- SUPPLIED INFORMATION -
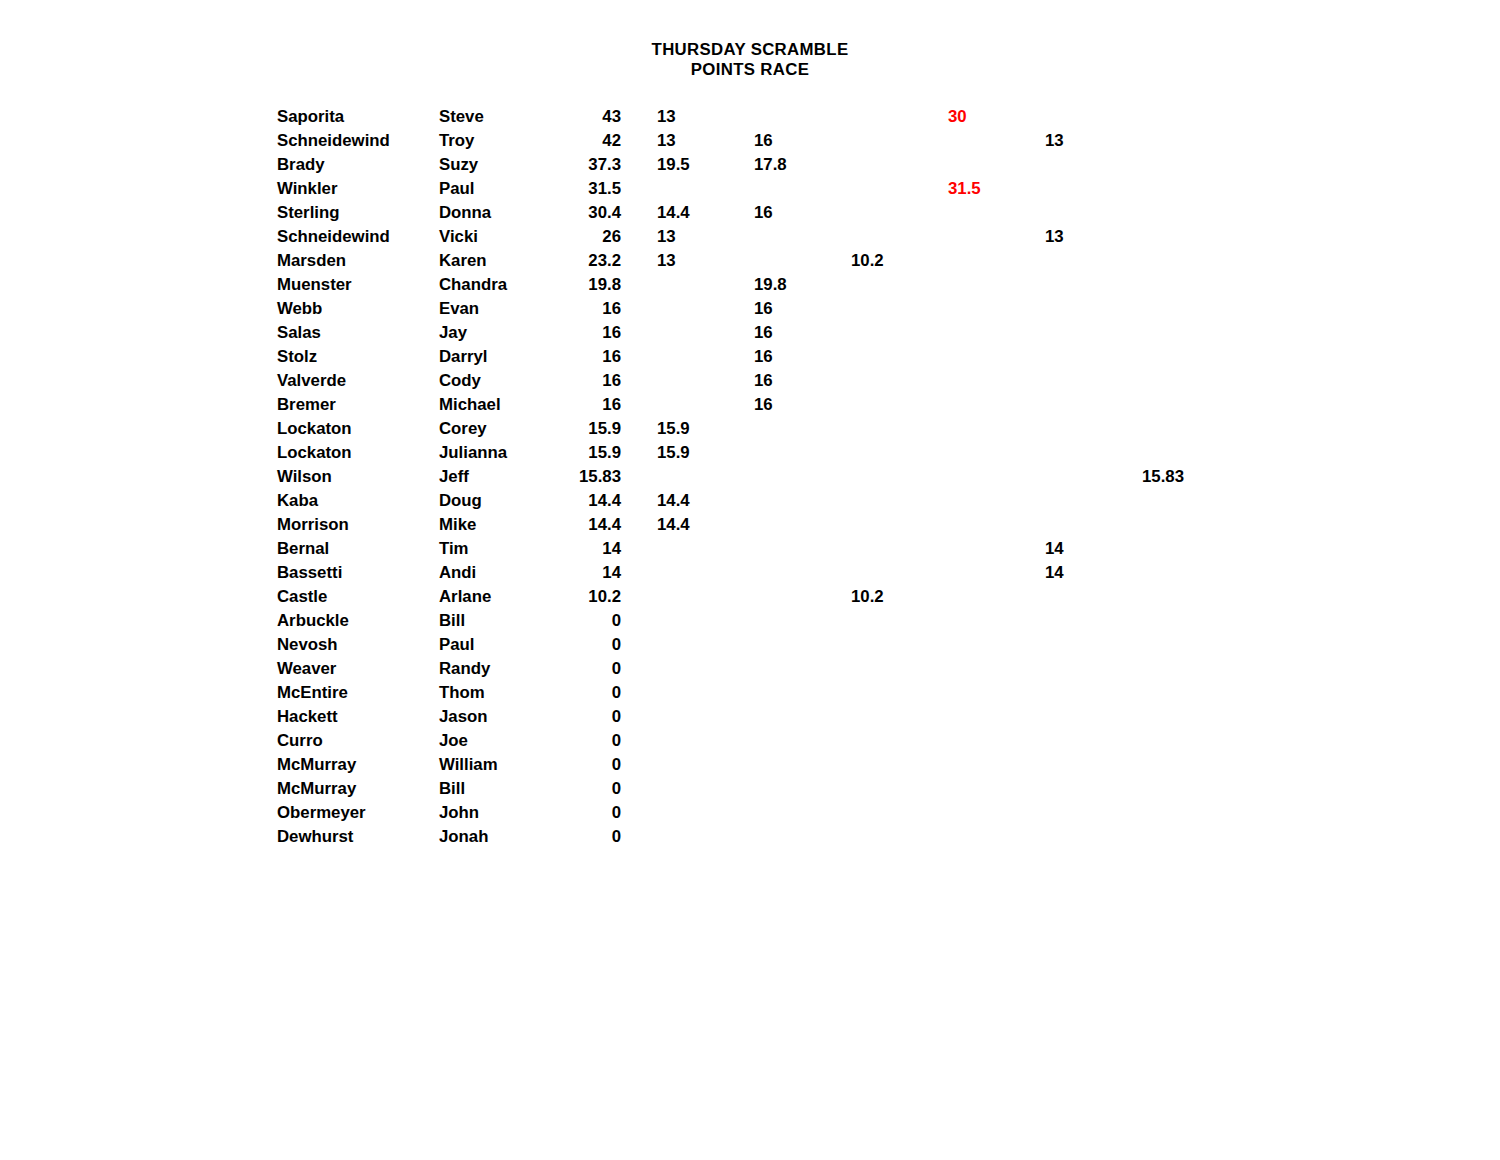THURSDAY SCRAMBLE
POINTS RACE
| Saporita | Steve | 43 | 13 | | | 30 | | |
| Schneidewind | Troy | 42 | 13 | 16 | | | 13 | |
| Brady | Suzy | 37.3 | 19.5 | 17.8 | | | | |
| Winkler | Paul | 31.5 | | | | 31.5 | | |
| Sterling | Donna | 30.4 | 14.4 | 16 | | | | |
| Schneidewind | Vicki | 26 | 13 | | | | 13 | |
| Marsden | Karen | 23.2 | 13 | | 10.2 | | | |
| Muenster | Chandra | 19.8 | | 19.8 | | | | |
| Webb | Evan | 16 | | 16 | | | | |
| Salas | Jay | 16 | | 16 | | | | |
| Stolz | Darryl | 16 | | 16 | | | | |
| Valverde | Cody | 16 | | 16 | | | | |
| Bremer | Michael | 16 | | 16 | | | | |
| Lockaton | Corey | 15.9 | 15.9 | | | | | |
| Lockaton | Julianna | 15.9 | 15.9 | | | | | |
| Wilson | Jeff | 15.83 | | | | | | 15.83 |
| Kaba | Doug | 14.4 | 14.4 | | | | | |
| Morrison | Mike | 14.4 | 14.4 | | | | | |
| Bernal | Tim | 14 | | | | | 14 | |
| Bassetti | Andi | 14 | | | | | 14 | |
| Castle | Arlane | 10.2 | | | 10.2 | | | |
| Arbuckle | Bill | 0 | | | | | | |
| Nevosh | Paul | 0 | | | | | | |
| Weaver | Randy | 0 | | | | | | |
| McEntire | Thom | 0 | | | | | | |
| Hackett | Jason | 0 | | | | | | |
| Curro | Joe | 0 | | | | | | |
| McMurray | William | 0 | | | | | | |
| McMurray | Bill | 0 | | | | | | |
| Obermeyer | John | 0 | | | | | | |
| Dewhurst | Jonah | 0 | | | | | | |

- TRY IT -
Each line from the one with "14.4 | 16 | | | | |" through the end of the entries above is to be returned word for word. Nothing else belongs in the answer.

- YOUR SOLUTION -
| Sterling | Donna | 30.4 | 14.4 | 16 | | | | |
| Schneidewind | Vicki | 26 | 13 | | | | 13 | |
| Marsden | Karen | 23.2 | 13 | | 10.2 | | | |
| Muenster | Chandra | 19.8 | | 19.8 | | | | |
| Webb | Evan | 16 | | 16 | | | | |
| Salas | Jay | 16 | | 16 | | | | |
| Stolz | Darryl | 16 | | 16 | | | | |
| Valverde | Cody | 16 | | 16 | | | | |
| Bremer | Michael | 16 | | 16 | | | | |
| Lockaton | Corey | 15.9 | 15.9 | | | | | |
| Lockaton | Julianna | 15.9 | 15.9 | | | | | |
| Wilson | Jeff | 15.83 | | | | | | 15.83 |
| Kaba | Doug | 14.4 | 14.4 | | | | | |
| Morrison | Mike | 14.4 | 14.4 | | | | | |
| Bernal | Tim | 14 | | | | | 14 | |
| Bassetti | Andi | 14 | | | | | 14 | |
| Castle | Arlane | 10.2 | | | 10.2 | | | |
| Arbuckle | Bill | 0 | | | | | | |
| Nevosh | Paul | 0 | | | | | | |
| Weaver | Randy | 0 | | | | | | |
| McEntire | Thom | 0 | | | | | | |
| Hackett | Jason | 0 | | | | | | |
| Curro | Joe | 0 | | | | | | |
| McMurray | William | 0 | | | | | | |
| McMurray | Bill | 0 | | | | | | |
| Obermeyer | John | 0 | | | | | | |
| Dewhurst | Jonah | 0 | | | | | | |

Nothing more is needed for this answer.